On my show last night (YaddaYadda on BLAB TV), Becky, my most esteemed co-host, offered an interesting suggestion as an alternative strategy to further my way to my ultimate goal of becoming the next new host on "The View". (Wow, that was a mouthful!)
Anyway, she said I should apply for a reality show. "Apply for Wife Swap!", she said. Immediately, my brain started processing this outside the box idea. I generally love thinking outside the box (but recently I heard it has become passe). I do have a sort of sick interest in "Wife Swap". I know ultimately it has no redeeming qualities. I hate to admit it, but I do actually watch it.
The first image to spring into my head was that of the wife who kept farm animals inside her home and did not cook food. I can't remember if this was also the lady who stored tons of paper products in the shower or if that was someone else... Either way, I'm not real keen on subjecting myself to the craziness of others. Then again there was the wife who spent thousands of dollars a month on clothes, facials, manicures, etc...hummm, now that could be fun.
Let's see... is
Fear Factor still on? Forget it, I can't eat bugs.
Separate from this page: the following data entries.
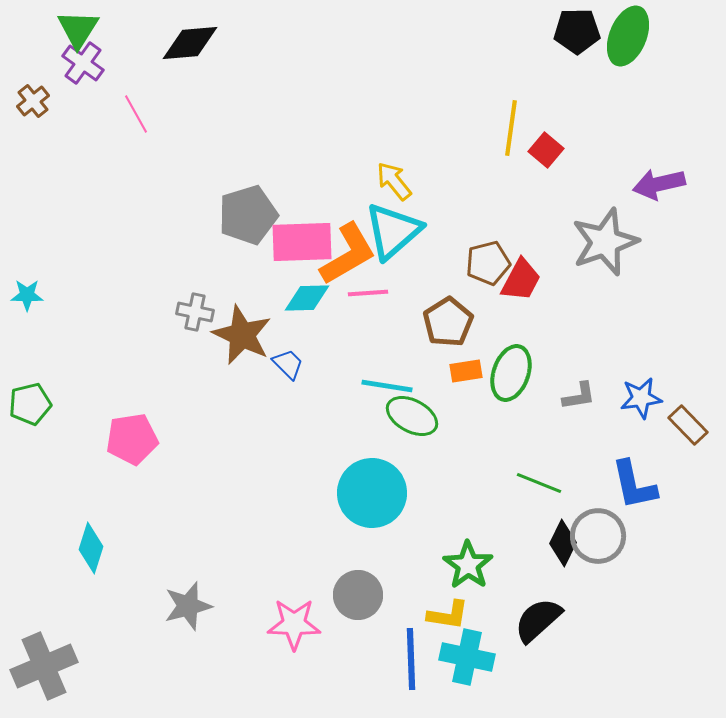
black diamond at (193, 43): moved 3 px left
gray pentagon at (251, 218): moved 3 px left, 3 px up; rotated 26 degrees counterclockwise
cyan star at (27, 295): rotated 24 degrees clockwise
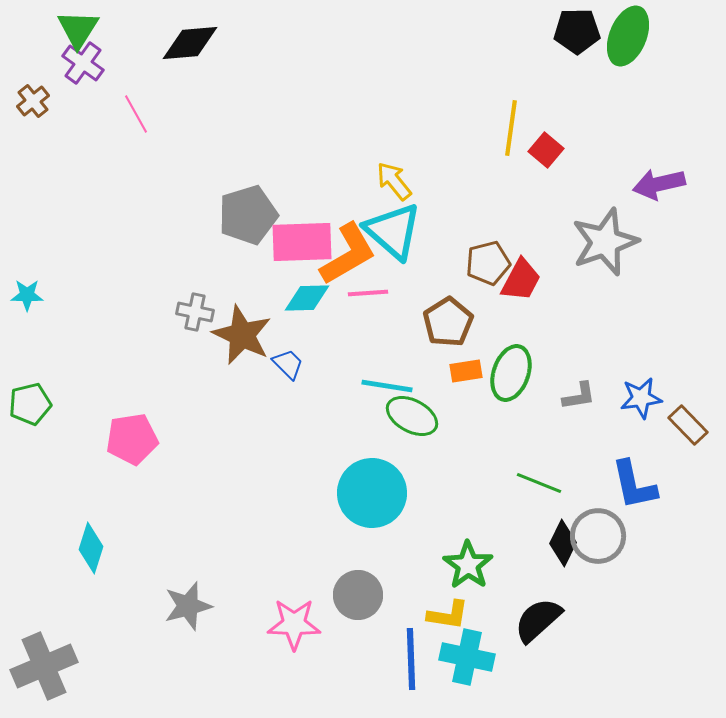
cyan triangle at (393, 231): rotated 38 degrees counterclockwise
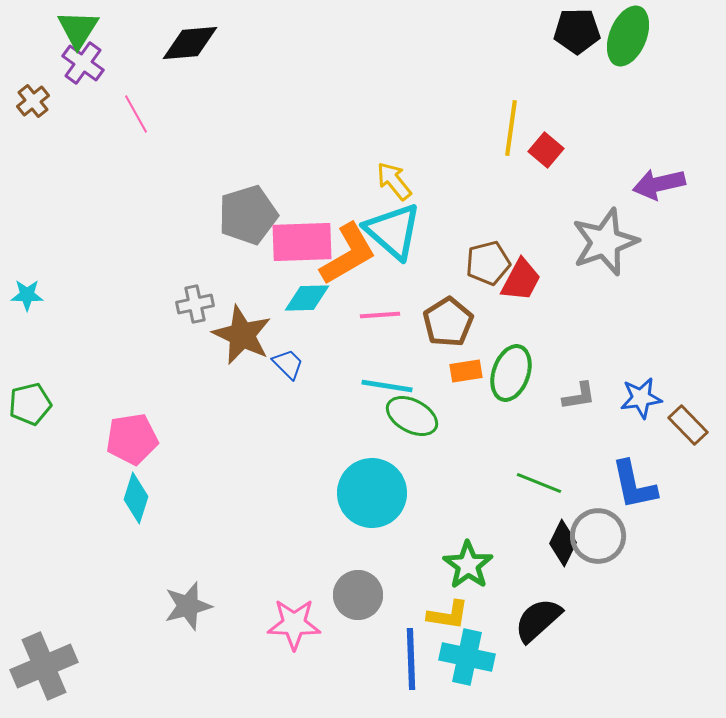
pink line at (368, 293): moved 12 px right, 22 px down
gray cross at (195, 312): moved 8 px up; rotated 24 degrees counterclockwise
cyan diamond at (91, 548): moved 45 px right, 50 px up
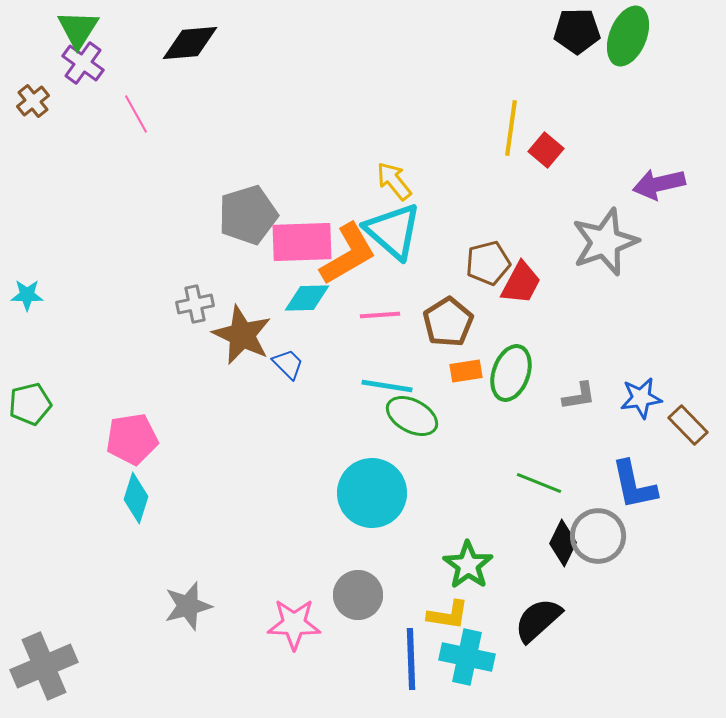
red trapezoid at (521, 280): moved 3 px down
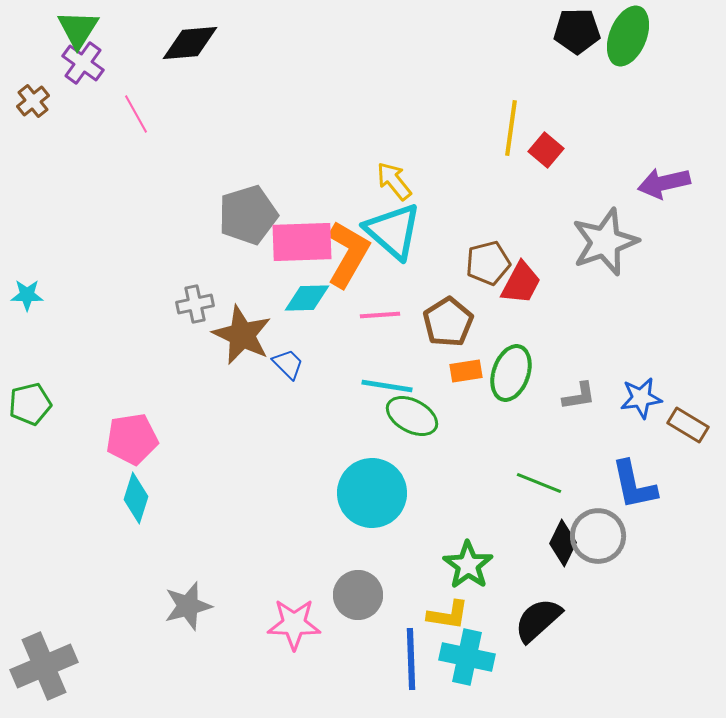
purple arrow at (659, 184): moved 5 px right, 1 px up
orange L-shape at (348, 254): rotated 30 degrees counterclockwise
brown rectangle at (688, 425): rotated 15 degrees counterclockwise
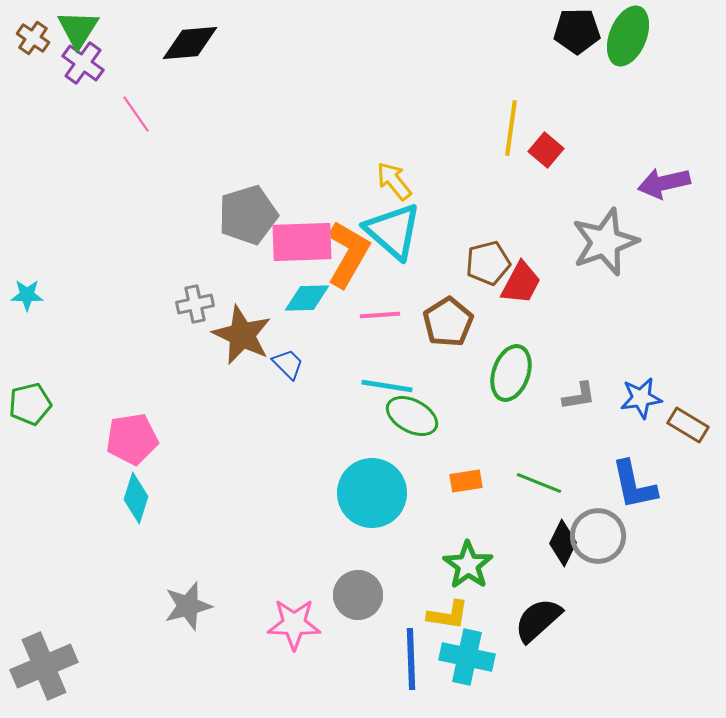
brown cross at (33, 101): moved 63 px up; rotated 16 degrees counterclockwise
pink line at (136, 114): rotated 6 degrees counterclockwise
orange rectangle at (466, 371): moved 110 px down
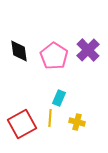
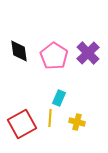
purple cross: moved 3 px down
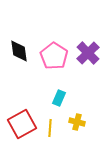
yellow line: moved 10 px down
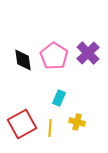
black diamond: moved 4 px right, 9 px down
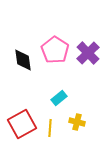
pink pentagon: moved 1 px right, 6 px up
cyan rectangle: rotated 28 degrees clockwise
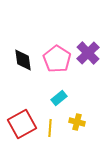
pink pentagon: moved 2 px right, 9 px down
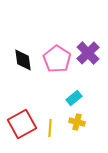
cyan rectangle: moved 15 px right
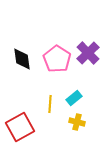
black diamond: moved 1 px left, 1 px up
red square: moved 2 px left, 3 px down
yellow line: moved 24 px up
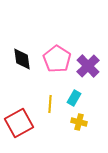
purple cross: moved 13 px down
cyan rectangle: rotated 21 degrees counterclockwise
yellow cross: moved 2 px right
red square: moved 1 px left, 4 px up
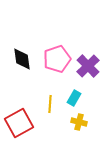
pink pentagon: rotated 20 degrees clockwise
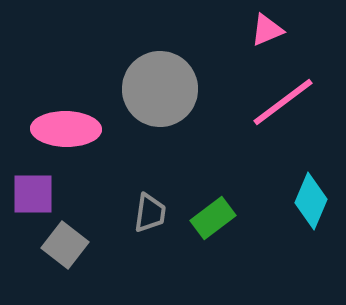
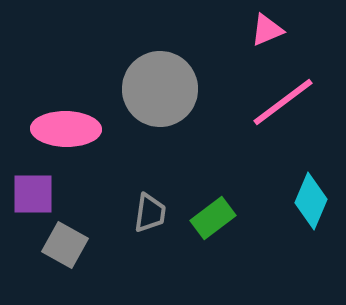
gray square: rotated 9 degrees counterclockwise
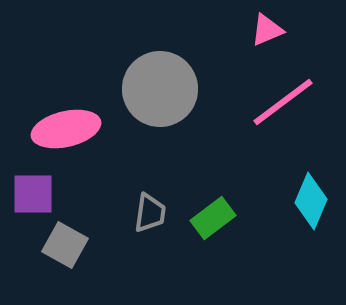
pink ellipse: rotated 14 degrees counterclockwise
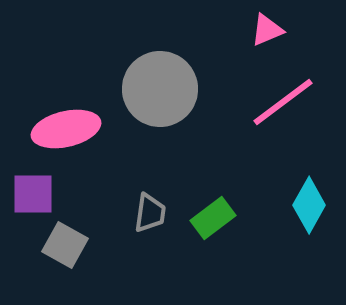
cyan diamond: moved 2 px left, 4 px down; rotated 6 degrees clockwise
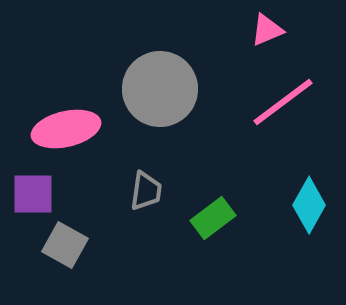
gray trapezoid: moved 4 px left, 22 px up
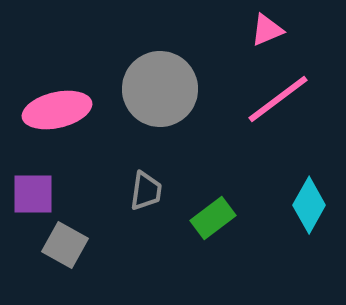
pink line: moved 5 px left, 3 px up
pink ellipse: moved 9 px left, 19 px up
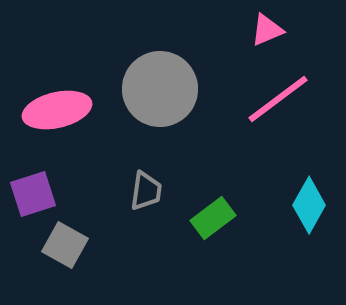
purple square: rotated 18 degrees counterclockwise
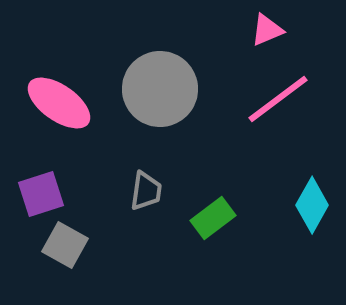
pink ellipse: moved 2 px right, 7 px up; rotated 48 degrees clockwise
purple square: moved 8 px right
cyan diamond: moved 3 px right
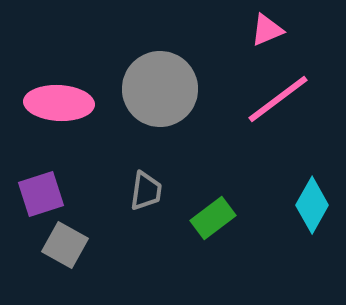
pink ellipse: rotated 32 degrees counterclockwise
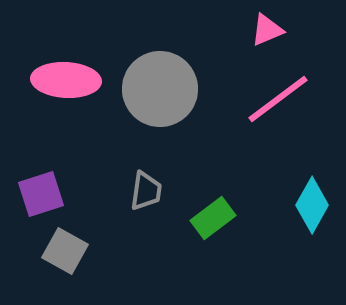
pink ellipse: moved 7 px right, 23 px up
gray square: moved 6 px down
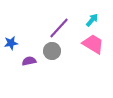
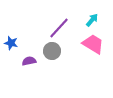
blue star: rotated 24 degrees clockwise
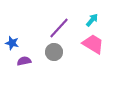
blue star: moved 1 px right
gray circle: moved 2 px right, 1 px down
purple semicircle: moved 5 px left
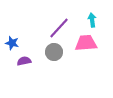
cyan arrow: rotated 48 degrees counterclockwise
pink trapezoid: moved 7 px left, 1 px up; rotated 35 degrees counterclockwise
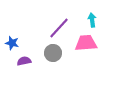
gray circle: moved 1 px left, 1 px down
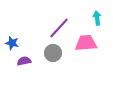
cyan arrow: moved 5 px right, 2 px up
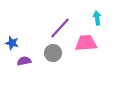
purple line: moved 1 px right
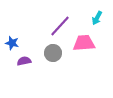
cyan arrow: rotated 144 degrees counterclockwise
purple line: moved 2 px up
pink trapezoid: moved 2 px left
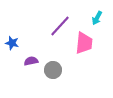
pink trapezoid: rotated 100 degrees clockwise
gray circle: moved 17 px down
purple semicircle: moved 7 px right
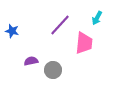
purple line: moved 1 px up
blue star: moved 12 px up
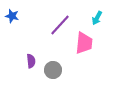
blue star: moved 15 px up
purple semicircle: rotated 96 degrees clockwise
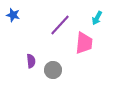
blue star: moved 1 px right, 1 px up
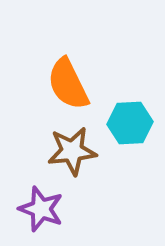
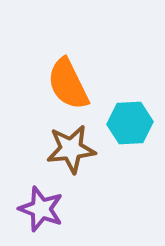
brown star: moved 1 px left, 2 px up
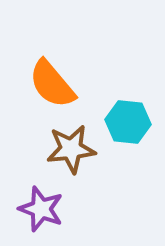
orange semicircle: moved 16 px left; rotated 14 degrees counterclockwise
cyan hexagon: moved 2 px left, 1 px up; rotated 9 degrees clockwise
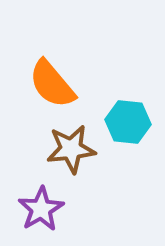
purple star: rotated 21 degrees clockwise
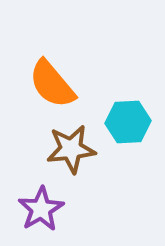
cyan hexagon: rotated 9 degrees counterclockwise
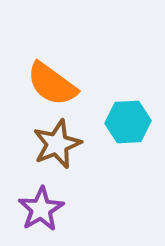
orange semicircle: rotated 14 degrees counterclockwise
brown star: moved 14 px left, 5 px up; rotated 15 degrees counterclockwise
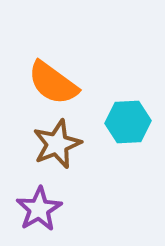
orange semicircle: moved 1 px right, 1 px up
purple star: moved 2 px left
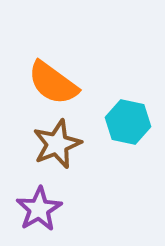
cyan hexagon: rotated 15 degrees clockwise
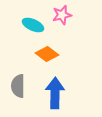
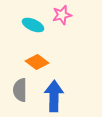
orange diamond: moved 10 px left, 8 px down
gray semicircle: moved 2 px right, 4 px down
blue arrow: moved 1 px left, 3 px down
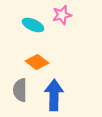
blue arrow: moved 1 px up
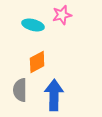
cyan ellipse: rotated 10 degrees counterclockwise
orange diamond: rotated 65 degrees counterclockwise
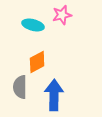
gray semicircle: moved 3 px up
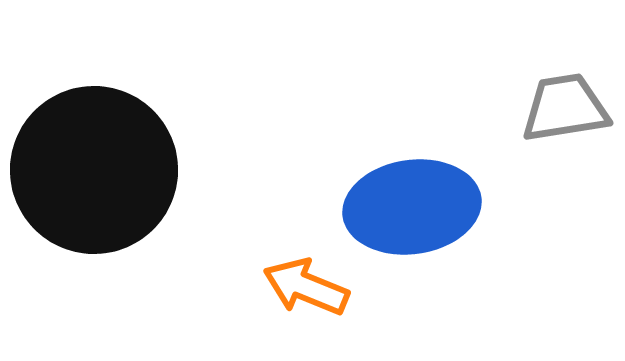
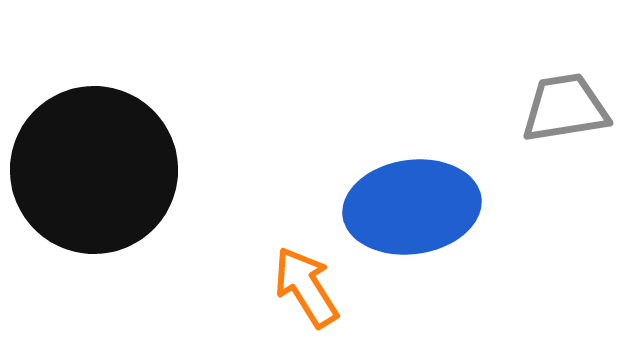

Survivor? - Elizabeth Hasselbeck already checked that box.
Big Brother? - I'm not mean enough.
American Idol? - I'm too old. Okay, I can't sing either.
Project Runway? - Can't sew.
What Not to Wear? - Now, this has possibities. I'm sure that there have been times I have dressed inappropriately. Probably even more times that I can imagine. This might just be the ticket. Maybe they can make me View-worthy!